Turn the rows from the line with "After each view, print" up to and including the line with "0.017320, 0.706958, 0.323986]]" into a numbered list, skipping blank lines. Leave the pictures out of your answer.

GIVEN INFORMATION:
::::::::

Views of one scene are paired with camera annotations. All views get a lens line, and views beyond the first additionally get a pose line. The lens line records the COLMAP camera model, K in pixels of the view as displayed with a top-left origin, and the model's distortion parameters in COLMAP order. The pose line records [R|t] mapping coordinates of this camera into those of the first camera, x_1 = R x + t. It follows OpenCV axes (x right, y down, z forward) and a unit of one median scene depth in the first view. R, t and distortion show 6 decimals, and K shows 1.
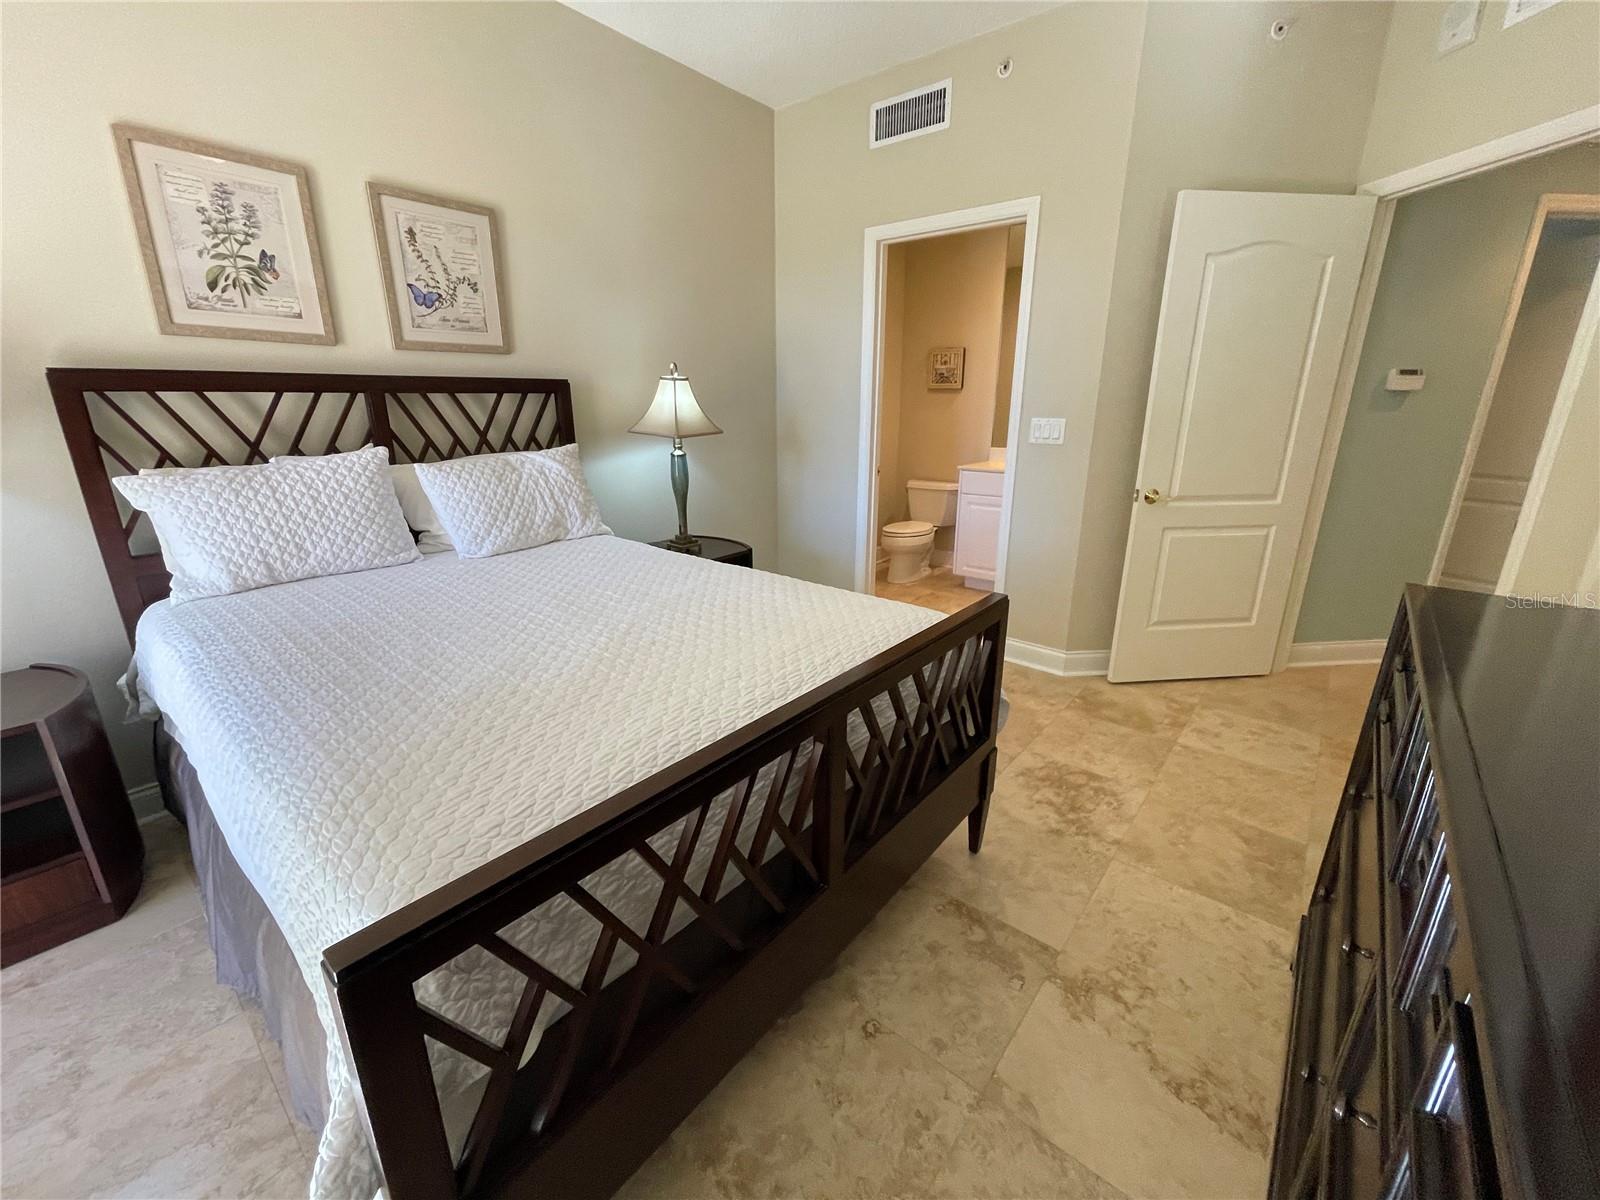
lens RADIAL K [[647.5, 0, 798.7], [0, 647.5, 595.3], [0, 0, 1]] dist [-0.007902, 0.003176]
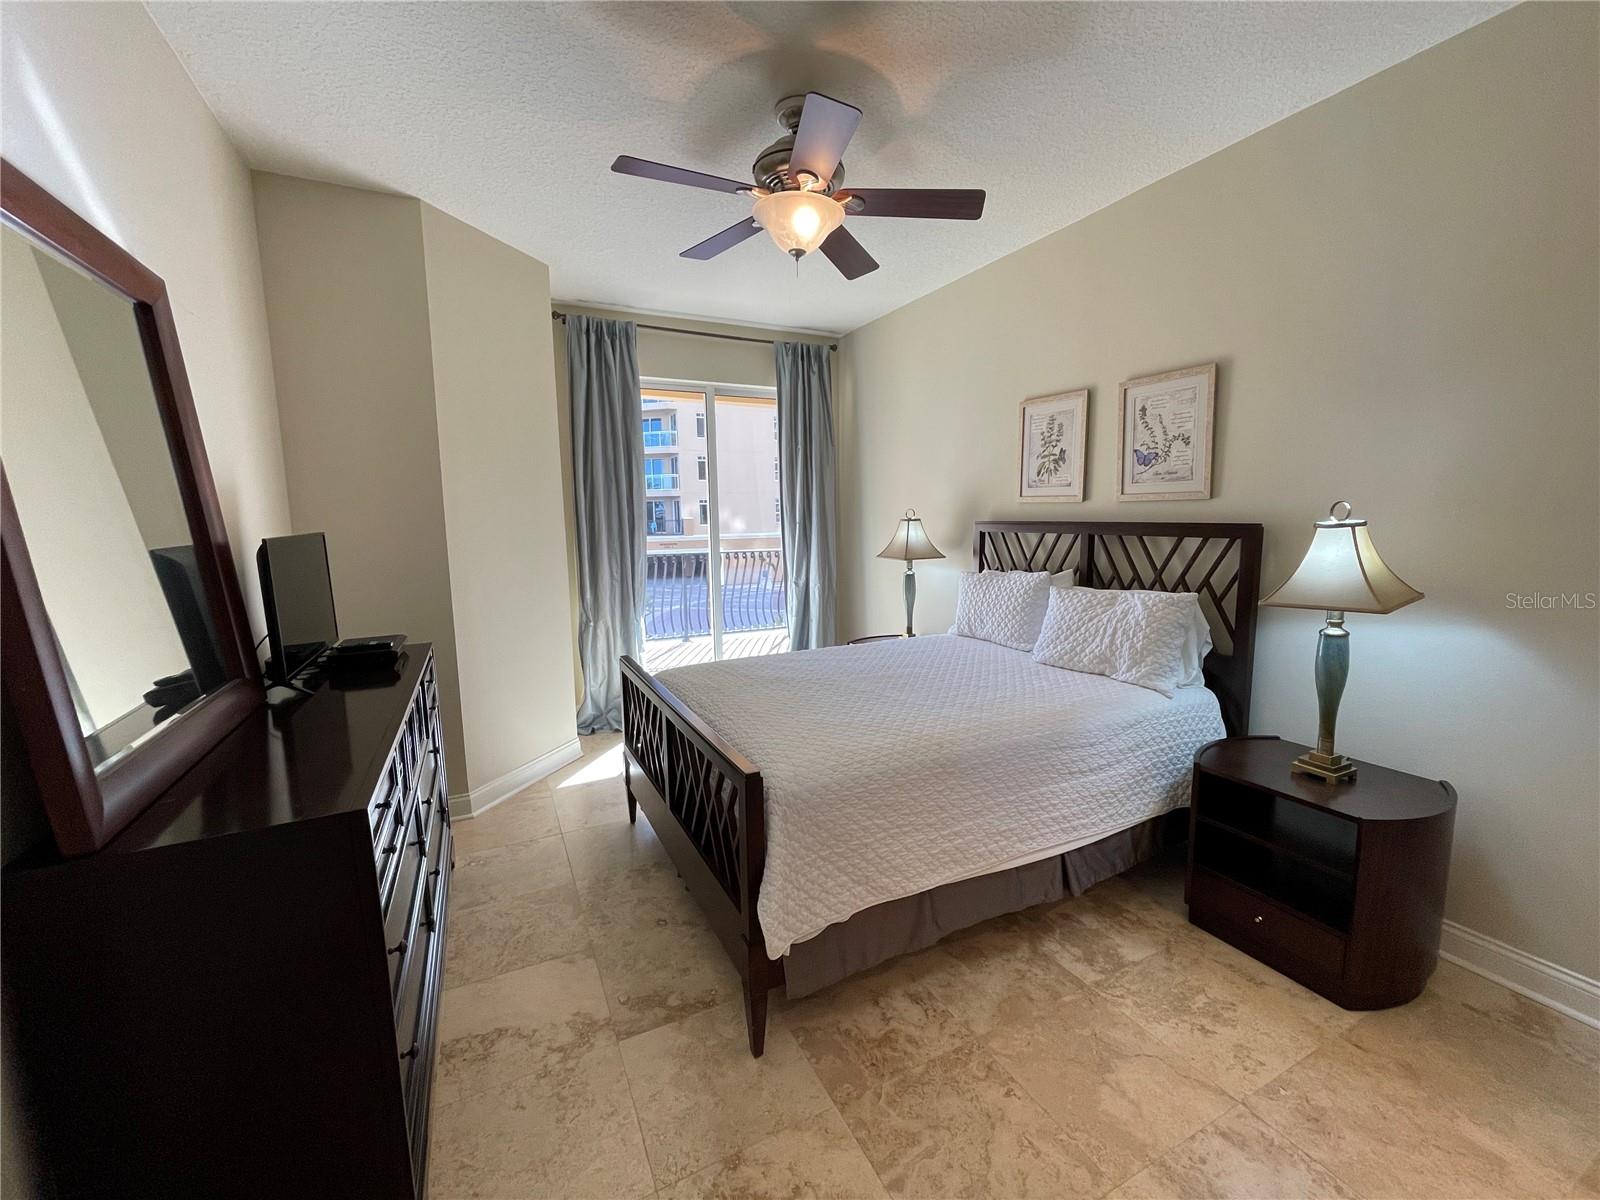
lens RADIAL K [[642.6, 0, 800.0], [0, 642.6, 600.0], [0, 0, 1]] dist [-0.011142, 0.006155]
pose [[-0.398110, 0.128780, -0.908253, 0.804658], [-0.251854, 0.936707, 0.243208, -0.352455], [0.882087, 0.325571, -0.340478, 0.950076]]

::::::::

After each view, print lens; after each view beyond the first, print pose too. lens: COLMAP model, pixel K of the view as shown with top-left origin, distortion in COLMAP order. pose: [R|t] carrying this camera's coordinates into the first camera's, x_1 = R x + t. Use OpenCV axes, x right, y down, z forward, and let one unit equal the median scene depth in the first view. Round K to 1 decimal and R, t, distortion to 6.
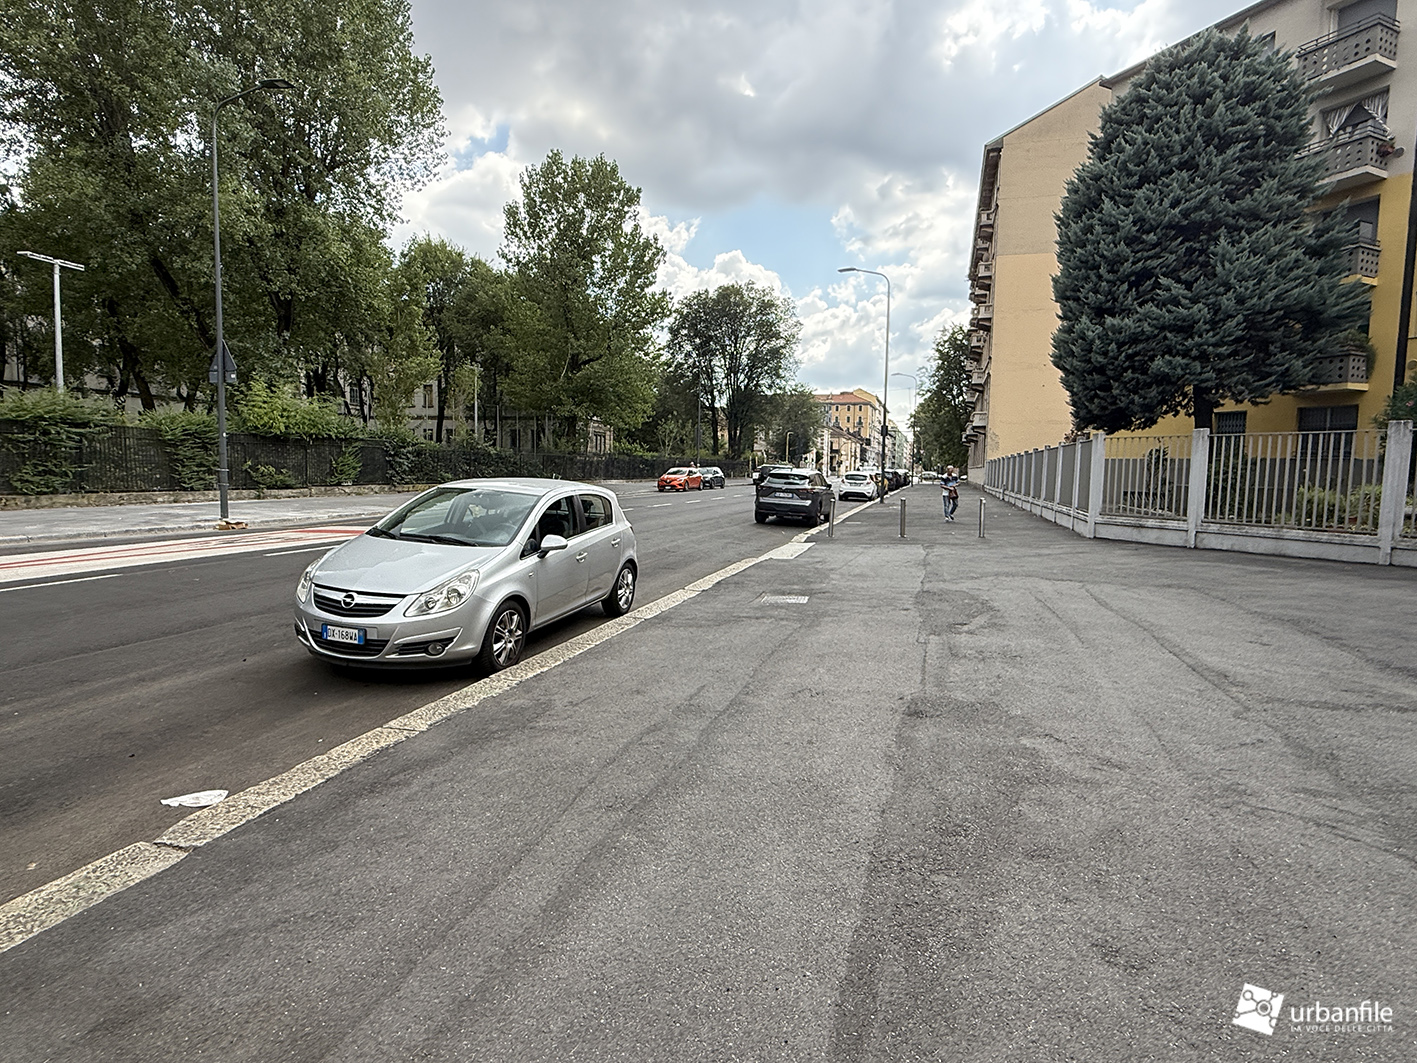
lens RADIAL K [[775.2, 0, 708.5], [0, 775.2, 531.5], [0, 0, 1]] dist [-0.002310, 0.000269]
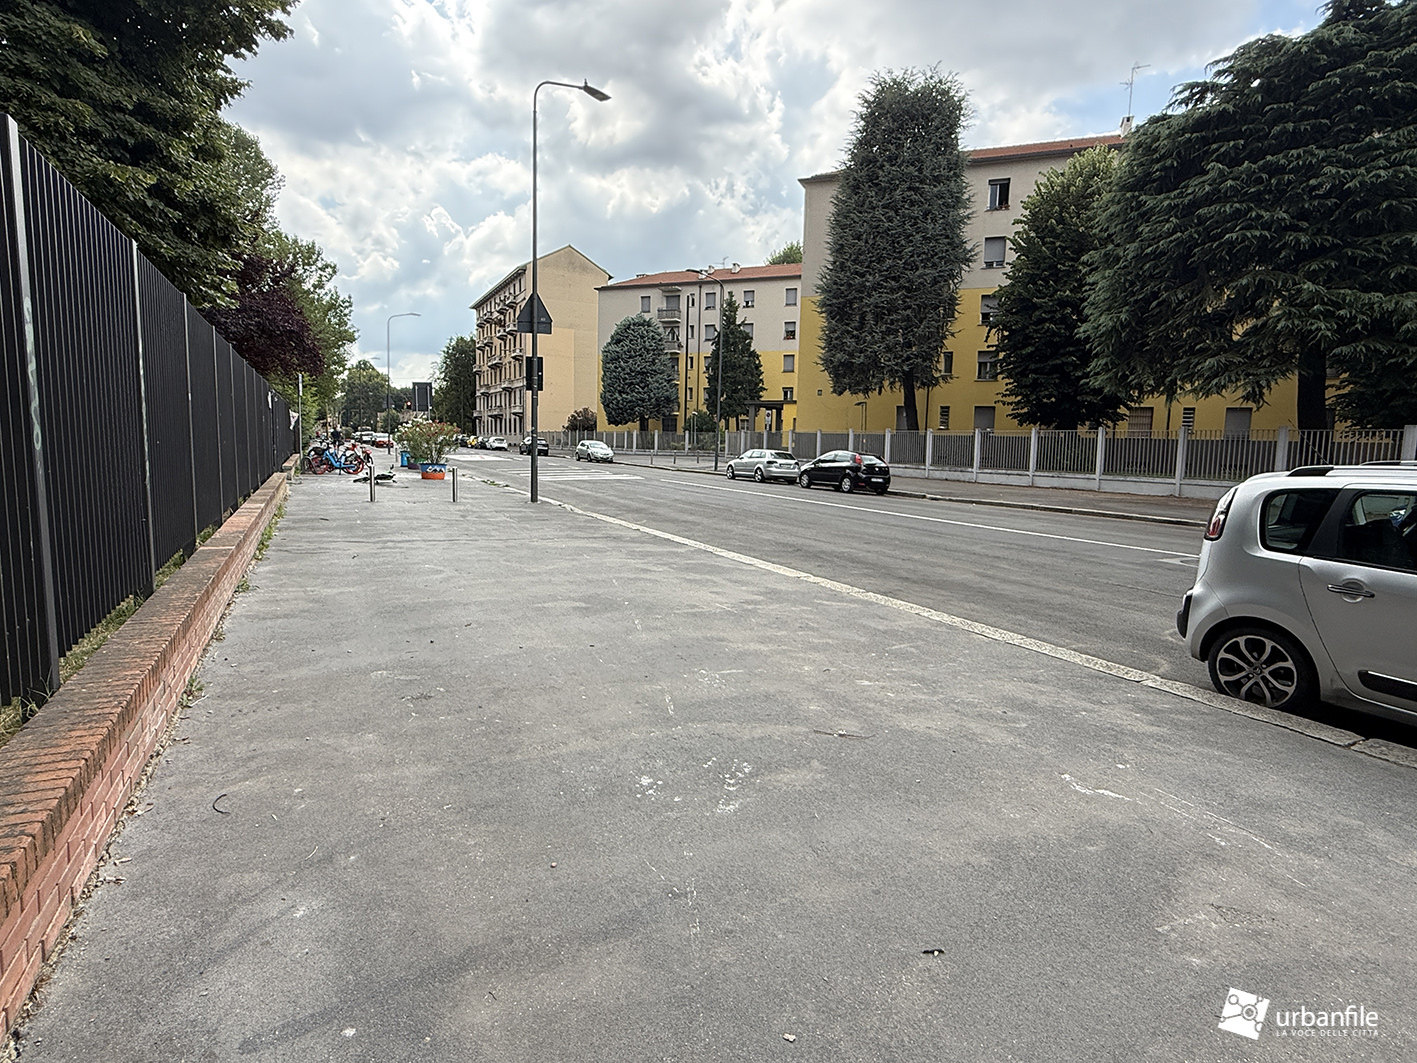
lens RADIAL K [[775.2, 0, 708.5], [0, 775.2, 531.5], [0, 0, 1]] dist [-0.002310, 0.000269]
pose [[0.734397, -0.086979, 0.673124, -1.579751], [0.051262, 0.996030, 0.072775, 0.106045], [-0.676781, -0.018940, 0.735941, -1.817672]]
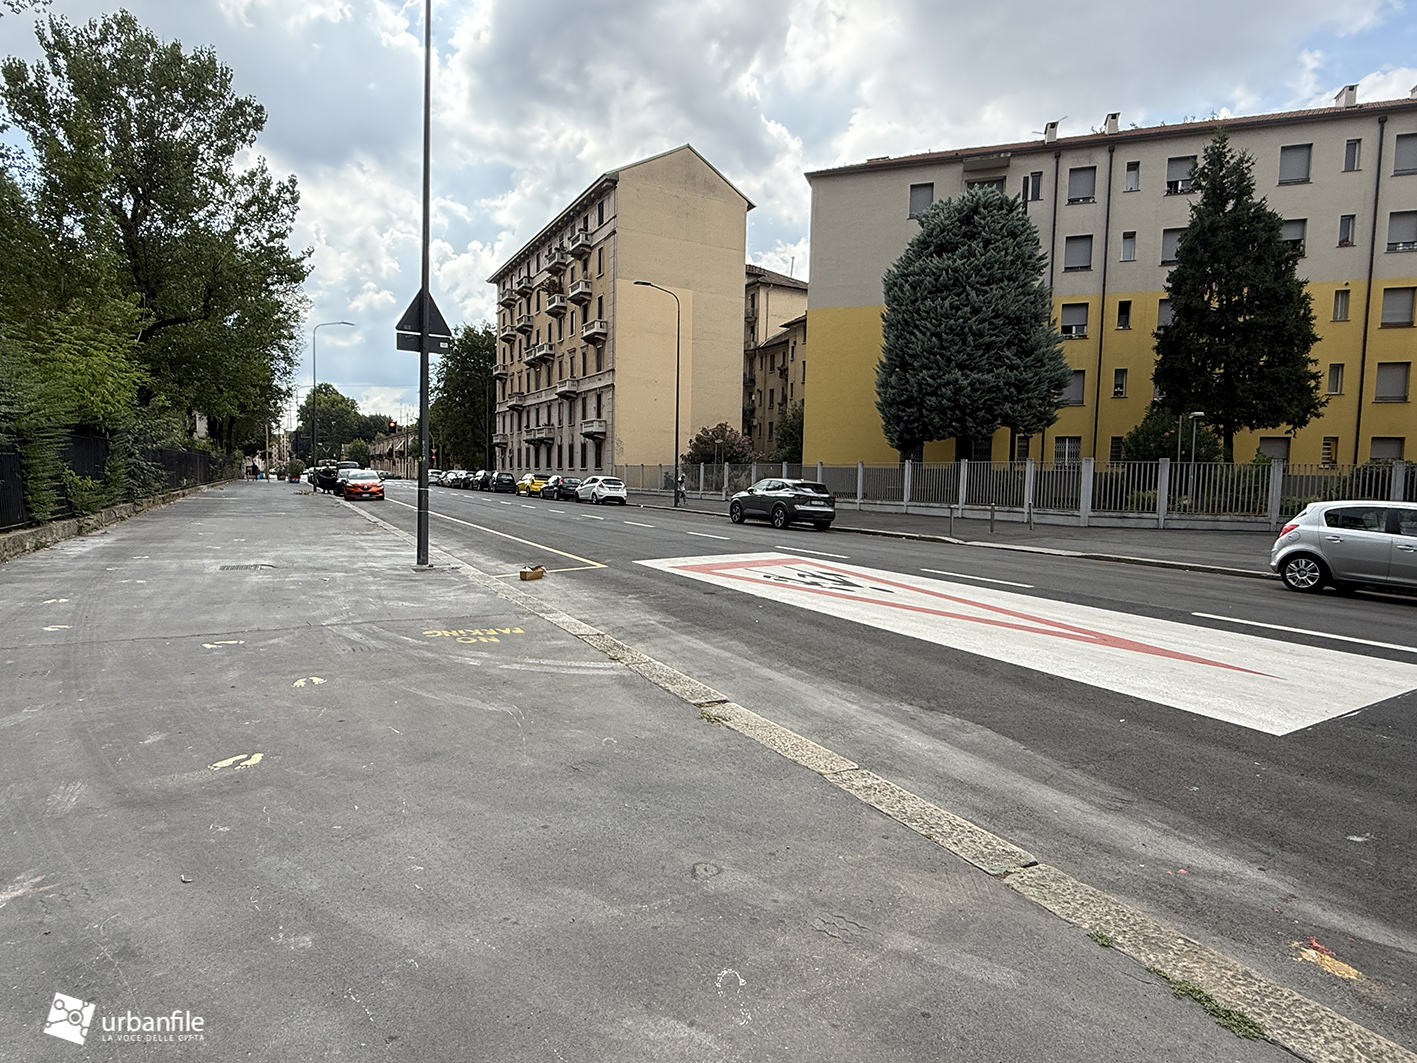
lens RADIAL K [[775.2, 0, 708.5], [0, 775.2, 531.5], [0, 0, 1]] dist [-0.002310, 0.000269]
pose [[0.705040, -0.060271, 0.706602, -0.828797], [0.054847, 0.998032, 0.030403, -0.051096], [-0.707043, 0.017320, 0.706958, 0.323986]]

::::::::

WRITTEN ANSWER:
1. After each view, print lens; after each view beyond the first, print pose too. lens: COLMAP model, pixel K of the view as shown with top-left origin, distortion in COLMAP order. pose: [R|t] carrying this camera's coordinates into the first camera's, x_1 = R x + t. Use OpenCV axes, x right, y down, z forward, and let one unit equal the median scene depth in the first view. Round K to 1 decimal and R, t, distortion to 6.
2. lens RADIAL K [[775.2, 0, 708.5], [0, 775.2, 531.5], [0, 0, 1]] dist [-0.002310, 0.000269]
3. lens RADIAL K [[775.2, 0, 708.5], [0, 775.2, 531.5], [0, 0, 1]] dist [-0.002310, 0.000269]
4. pose [[0.734397, -0.086979, 0.673124, -1.579751], [0.051262, 0.996030, 0.072775, 0.106045], [-0.676781, -0.018940, 0.735941, -1.817672]]
5. lens RADIAL K [[775.2, 0, 708.5], [0, 775.2, 531.5], [0, 0, 1]] dist [-0.002310, 0.000269]
6. pose [[0.705040, -0.060271, 0.706602, -0.828797], [0.054847, 0.998032, 0.030403, -0.051096], [-0.707043, 0.017320, 0.706958, 0.323986]]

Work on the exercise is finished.